When it says to press the "Ctr" key, it is usually the Command key on a Mac.
Doing a simple "punch in / punch out" with Audacity 1.3 (note that if you are not familiar with the shortcuts (hot keys) all the commands are also available from the menus):
- Record track 1
- Let's say we've messed up a section approximately 1 minute into the track.
- We find a sweet point just before the mess to "punch in" and a sweet point just after to do the "punch out".
- Click on the track info box to select the track.
- Click & drag from the punch in point to the punch out point
- "Ctrl B" to label the region - type "bad bit" as a name for the label, then "ENTER" to close the label and "ENTER" again to deselect the label track.
- "Ctrl Alt K" to "split delete" the offending bit
- Click a few seconds before the punch in point
- "R" to record - play and re-record the new bit on audio track 2 - press "stop" at the end.
- If you mess up again, "Ctrl Z" to undo and try again.
- When you have got it right, click on audio track 2 to select it,
- Click on the name of the label ("bad bit") to select the labelled region of the new recording.
- "Shift Click" on the track info for the label track to deselect it
- Go up to the right hand edge of the selected region of audio track 2 and drag the selected region to the left so as to include all of the recorded section prior to our "punch in" region and "Ctrl Alt K" to "split delete" it.
- Repeat this method to delete the trailing region of the new track after out "punch out" point.
You now have a perfect "punch in / punch out".

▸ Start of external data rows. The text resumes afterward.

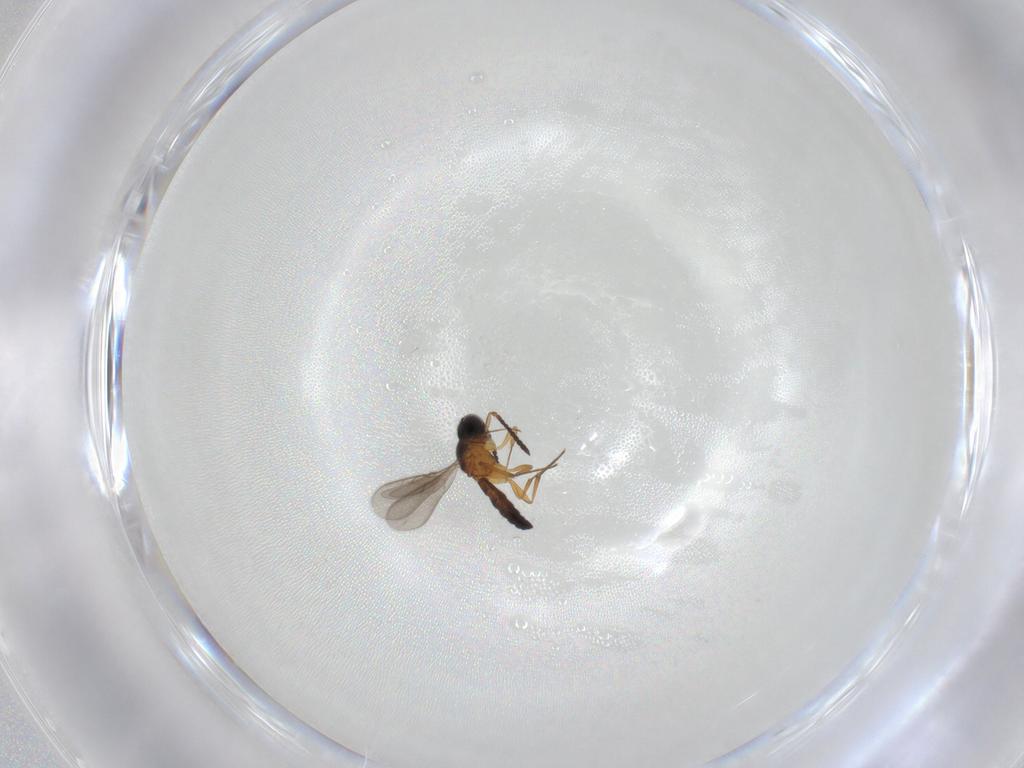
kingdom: Animalia
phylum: Arthropoda
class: Insecta
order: Hymenoptera
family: Scelionidae
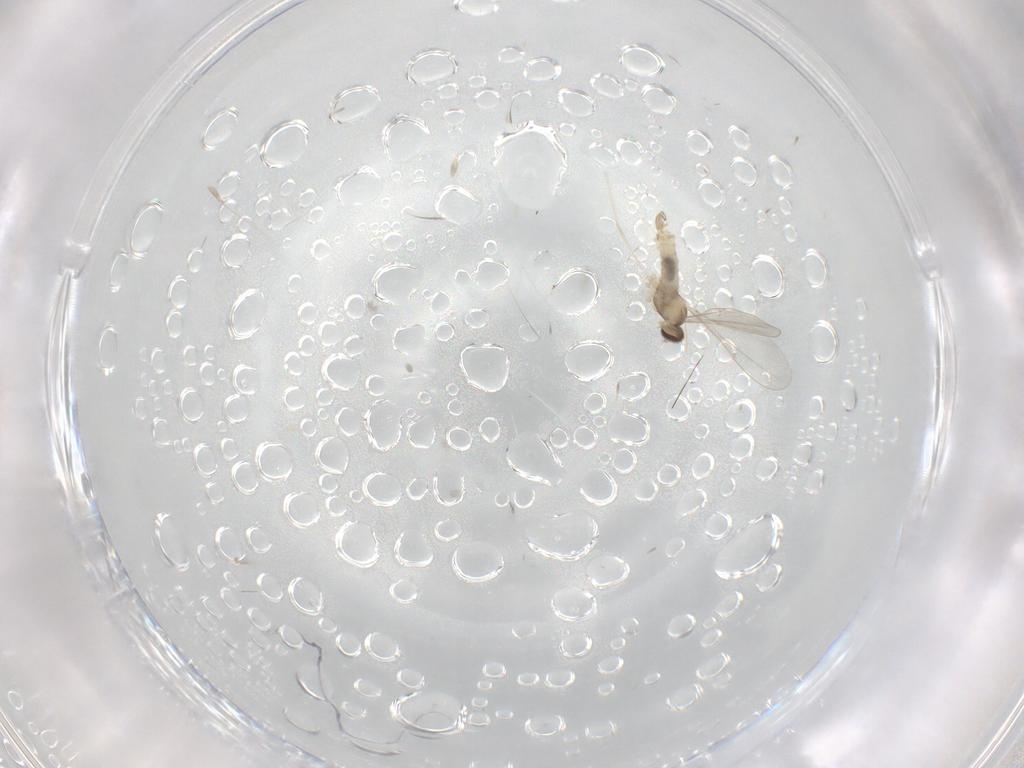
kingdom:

This may seem like a lot of steps, but I've put in all the details - once you are familiar with the short cuts it's as simple as
1) mark it
2) delete it
3) re-record it
4) trim it.
When using labels to mark the positions, you can also use cross fades between the old and new recordings - brilliant if there are no good punch in / out points (and something that is just not possible with traditional punch in punch out),.